Although the university may not make a net profit on extramurally funded research grants, I would venture that they make a substantial profit on graduate education. And without the extramurally funded research program, the graduate education would shrink.
JB--
I'm not really sure how the University makes a "substantial profit" on graduate education. Grad Ed is, after all, quite labor intensive (which is the way that these things tend to be calculated. Why are the costs to the university of graduate students "minimal to nil"? I realize that your comments are based on the sciences (extramural grants in the humanities and social sciences don't tend to pay for grad student fees) but I am not sure I follow where your assumptions are from. Thanks.
Yes, I'm speaking of the sciences. A typical PhD student in the biological sciences spends 5-6 years at the university. Of these 5-6 years, they probably only are in a classroom for the first year. The other years are spent in the laboratory. Their only contact with faculty is with their thesis adviser, who probably considers most of this contact as "research time". Thus, the fees paid in those years cost the university essentially zero dollars, aside from the faculty salary.
Furthermore, in some departments faculty are expected to pay a substantial part (even 100%) of their salary through research grants. The salary money is retained by the departments and put to other uses, usually hiring staff.
JB
Thanks for this--that helps.
Two things though: First the whole question about how much labs cost is where the ICR and other costs come in. Just because Grad Students are in labs doesn't mean they aren't costing anything but the faculty salary.
I would be interested if that is true across the physical sciences as well and how it relates to all the recent building for life sciences on different campuses. We would then need to figure in all the debt service etc.

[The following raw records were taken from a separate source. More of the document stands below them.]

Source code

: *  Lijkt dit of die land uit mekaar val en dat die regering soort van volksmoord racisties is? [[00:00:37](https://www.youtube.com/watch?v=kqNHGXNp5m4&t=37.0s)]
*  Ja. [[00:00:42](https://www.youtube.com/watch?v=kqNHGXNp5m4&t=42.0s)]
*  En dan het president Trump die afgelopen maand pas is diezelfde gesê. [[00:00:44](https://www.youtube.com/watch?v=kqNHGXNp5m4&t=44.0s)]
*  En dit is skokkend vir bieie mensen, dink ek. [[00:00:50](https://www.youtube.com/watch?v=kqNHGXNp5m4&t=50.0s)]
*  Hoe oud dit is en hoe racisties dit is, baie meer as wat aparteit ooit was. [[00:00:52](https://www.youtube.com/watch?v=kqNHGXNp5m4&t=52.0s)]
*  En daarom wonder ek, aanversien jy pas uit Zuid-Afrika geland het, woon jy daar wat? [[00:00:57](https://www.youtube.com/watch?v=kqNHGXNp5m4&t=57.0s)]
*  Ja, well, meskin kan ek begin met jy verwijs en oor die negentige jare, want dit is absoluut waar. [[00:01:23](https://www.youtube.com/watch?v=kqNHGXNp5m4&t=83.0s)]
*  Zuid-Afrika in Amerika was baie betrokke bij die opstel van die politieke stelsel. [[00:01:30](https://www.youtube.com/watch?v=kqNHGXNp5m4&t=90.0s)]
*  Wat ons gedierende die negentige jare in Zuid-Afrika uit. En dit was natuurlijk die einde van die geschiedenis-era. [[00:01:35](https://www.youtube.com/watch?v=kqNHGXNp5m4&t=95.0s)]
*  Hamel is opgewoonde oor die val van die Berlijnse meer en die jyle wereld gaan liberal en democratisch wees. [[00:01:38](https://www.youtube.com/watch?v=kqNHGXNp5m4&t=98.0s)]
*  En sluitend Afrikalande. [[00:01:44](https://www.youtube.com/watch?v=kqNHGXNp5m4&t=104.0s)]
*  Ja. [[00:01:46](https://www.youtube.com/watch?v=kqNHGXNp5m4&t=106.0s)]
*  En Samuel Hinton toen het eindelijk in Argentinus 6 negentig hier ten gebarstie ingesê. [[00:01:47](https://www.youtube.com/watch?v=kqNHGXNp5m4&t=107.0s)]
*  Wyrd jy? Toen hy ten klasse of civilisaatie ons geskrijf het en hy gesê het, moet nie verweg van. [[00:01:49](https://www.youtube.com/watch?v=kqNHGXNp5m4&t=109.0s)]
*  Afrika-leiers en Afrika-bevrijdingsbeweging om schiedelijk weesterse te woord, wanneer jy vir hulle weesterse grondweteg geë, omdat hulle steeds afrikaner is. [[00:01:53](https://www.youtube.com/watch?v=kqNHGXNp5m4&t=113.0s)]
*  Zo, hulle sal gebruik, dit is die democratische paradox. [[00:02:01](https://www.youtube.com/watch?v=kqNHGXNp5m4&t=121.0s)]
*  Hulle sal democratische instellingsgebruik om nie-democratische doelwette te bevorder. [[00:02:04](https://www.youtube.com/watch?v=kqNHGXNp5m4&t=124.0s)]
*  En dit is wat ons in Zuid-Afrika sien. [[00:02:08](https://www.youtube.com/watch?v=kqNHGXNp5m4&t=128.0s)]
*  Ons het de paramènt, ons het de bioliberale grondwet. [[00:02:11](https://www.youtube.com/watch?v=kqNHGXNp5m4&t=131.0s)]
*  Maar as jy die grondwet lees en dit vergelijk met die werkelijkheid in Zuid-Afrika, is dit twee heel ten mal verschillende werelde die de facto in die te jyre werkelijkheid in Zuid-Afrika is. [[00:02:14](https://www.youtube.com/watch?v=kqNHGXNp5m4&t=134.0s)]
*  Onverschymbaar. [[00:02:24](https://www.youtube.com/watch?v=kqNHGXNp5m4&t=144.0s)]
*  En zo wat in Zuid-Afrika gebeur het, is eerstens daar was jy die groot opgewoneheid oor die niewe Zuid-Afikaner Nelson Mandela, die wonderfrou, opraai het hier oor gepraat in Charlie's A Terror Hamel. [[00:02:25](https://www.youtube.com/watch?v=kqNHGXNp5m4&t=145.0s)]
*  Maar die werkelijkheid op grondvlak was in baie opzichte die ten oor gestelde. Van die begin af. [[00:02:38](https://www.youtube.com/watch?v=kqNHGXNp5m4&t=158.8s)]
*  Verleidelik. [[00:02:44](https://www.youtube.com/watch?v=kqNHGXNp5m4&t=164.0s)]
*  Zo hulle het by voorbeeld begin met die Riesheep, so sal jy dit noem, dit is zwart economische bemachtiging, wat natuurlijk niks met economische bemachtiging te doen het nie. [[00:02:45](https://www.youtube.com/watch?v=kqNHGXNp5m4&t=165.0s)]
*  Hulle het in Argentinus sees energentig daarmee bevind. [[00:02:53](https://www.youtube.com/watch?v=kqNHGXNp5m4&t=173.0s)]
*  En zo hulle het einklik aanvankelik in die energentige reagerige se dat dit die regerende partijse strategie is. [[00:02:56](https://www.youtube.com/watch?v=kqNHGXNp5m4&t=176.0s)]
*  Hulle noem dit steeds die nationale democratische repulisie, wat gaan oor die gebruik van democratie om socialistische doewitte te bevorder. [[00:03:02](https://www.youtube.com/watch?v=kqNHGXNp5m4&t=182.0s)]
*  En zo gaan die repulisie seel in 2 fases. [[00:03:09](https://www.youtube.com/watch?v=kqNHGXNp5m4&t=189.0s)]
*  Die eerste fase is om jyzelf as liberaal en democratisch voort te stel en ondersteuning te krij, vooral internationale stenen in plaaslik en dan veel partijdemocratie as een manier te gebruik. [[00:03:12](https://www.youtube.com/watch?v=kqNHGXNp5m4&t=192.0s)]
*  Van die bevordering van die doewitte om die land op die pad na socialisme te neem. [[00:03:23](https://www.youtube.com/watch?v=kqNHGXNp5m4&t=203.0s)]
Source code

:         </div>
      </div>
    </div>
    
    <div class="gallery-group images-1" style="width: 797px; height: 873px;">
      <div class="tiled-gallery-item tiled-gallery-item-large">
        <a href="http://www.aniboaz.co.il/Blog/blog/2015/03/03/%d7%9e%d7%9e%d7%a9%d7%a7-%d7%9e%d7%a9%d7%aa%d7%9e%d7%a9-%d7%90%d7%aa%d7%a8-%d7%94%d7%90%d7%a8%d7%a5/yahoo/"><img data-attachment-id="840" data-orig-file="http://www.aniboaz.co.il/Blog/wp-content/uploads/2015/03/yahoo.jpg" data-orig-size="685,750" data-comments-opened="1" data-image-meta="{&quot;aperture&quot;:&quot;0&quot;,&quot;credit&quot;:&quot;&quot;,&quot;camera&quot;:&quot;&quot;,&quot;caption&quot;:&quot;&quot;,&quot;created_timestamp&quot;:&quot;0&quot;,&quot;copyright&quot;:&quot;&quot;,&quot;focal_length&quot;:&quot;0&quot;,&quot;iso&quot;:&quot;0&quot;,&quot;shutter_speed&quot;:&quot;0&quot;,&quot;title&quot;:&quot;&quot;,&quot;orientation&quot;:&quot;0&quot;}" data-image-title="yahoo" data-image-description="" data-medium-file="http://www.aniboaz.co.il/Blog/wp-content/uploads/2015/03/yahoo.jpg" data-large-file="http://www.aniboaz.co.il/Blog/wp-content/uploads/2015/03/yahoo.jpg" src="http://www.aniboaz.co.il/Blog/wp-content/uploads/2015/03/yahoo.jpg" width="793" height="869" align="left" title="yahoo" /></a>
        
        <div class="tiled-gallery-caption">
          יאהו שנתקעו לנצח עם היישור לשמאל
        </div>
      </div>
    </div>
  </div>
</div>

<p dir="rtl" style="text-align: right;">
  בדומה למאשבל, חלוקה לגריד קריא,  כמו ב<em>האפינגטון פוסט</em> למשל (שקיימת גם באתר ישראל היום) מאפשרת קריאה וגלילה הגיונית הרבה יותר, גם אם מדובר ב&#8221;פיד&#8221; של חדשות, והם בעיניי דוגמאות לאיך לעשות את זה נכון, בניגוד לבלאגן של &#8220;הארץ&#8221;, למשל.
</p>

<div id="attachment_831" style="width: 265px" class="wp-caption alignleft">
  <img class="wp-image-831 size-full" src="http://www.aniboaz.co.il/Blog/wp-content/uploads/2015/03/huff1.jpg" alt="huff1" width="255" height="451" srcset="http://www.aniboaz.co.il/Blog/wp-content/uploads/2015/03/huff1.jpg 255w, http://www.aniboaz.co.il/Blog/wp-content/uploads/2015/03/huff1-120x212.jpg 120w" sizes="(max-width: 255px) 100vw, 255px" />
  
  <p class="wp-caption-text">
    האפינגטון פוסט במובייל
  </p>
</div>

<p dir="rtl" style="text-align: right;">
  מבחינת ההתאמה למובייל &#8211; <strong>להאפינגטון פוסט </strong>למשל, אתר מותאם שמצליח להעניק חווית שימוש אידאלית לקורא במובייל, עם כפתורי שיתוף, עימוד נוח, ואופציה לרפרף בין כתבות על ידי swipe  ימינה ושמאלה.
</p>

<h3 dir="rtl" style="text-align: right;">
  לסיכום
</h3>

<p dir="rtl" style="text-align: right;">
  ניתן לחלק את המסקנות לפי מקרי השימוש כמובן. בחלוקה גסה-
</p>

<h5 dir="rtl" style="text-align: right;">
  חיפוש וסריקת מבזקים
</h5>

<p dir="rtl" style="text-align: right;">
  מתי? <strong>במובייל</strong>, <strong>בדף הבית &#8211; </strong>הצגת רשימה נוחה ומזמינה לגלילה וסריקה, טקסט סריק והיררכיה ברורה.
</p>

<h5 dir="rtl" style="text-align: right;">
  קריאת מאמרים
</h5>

It is the fact that we don't have transparency on all of this stuff (or on cross-subsidization) that makes it so hard to really determine what actually makes a "profit."
Indeed, the complexity of the streams of revenue must exist because good reasons have caused or supported that complexity... the more complex the more oxen are gored by a change, and the more the resilience to transparency.
However ICR are spent, the spending is clearly not closely tied to the way the ICR funds are justified. Those with federal grants that pay the full ICR rates thus feel a bit wounded when the items used to justify those rates (such as building infrastructure and accounting services) are neglected. The claim that in addition federal grants actually lose money... when the ICR money isn't even being spent on the items used to calculate that loss... feels like salt in the wound.
Just another visit by Charlie Foxtrot.
ah, yes
those proposals with those pesky
percent time effort disclosures that are fudged
and key personnel lists that include PI girlfriends/boyfriends
and the pushing around of SPO to sign off on it all
make sure the indirect costs are only a certain percentage because you know the folks on the review committee and they only want it to be a certain percentage
play with the numbers and then play with the numbers some more
-- has anyone mentioned APM 025 yet?
it is all a great big joke
Harry Nelson captures it well: the spending is not tied to the justification. This is the essence of the failure of the administration's pitch to everyone--the federal government, the legislature, the faculty, the unions, the public....
You would think that if UCOP did nothing but reform this particular behavior, the way forward on many fronts would become clear. Not saying undifficult.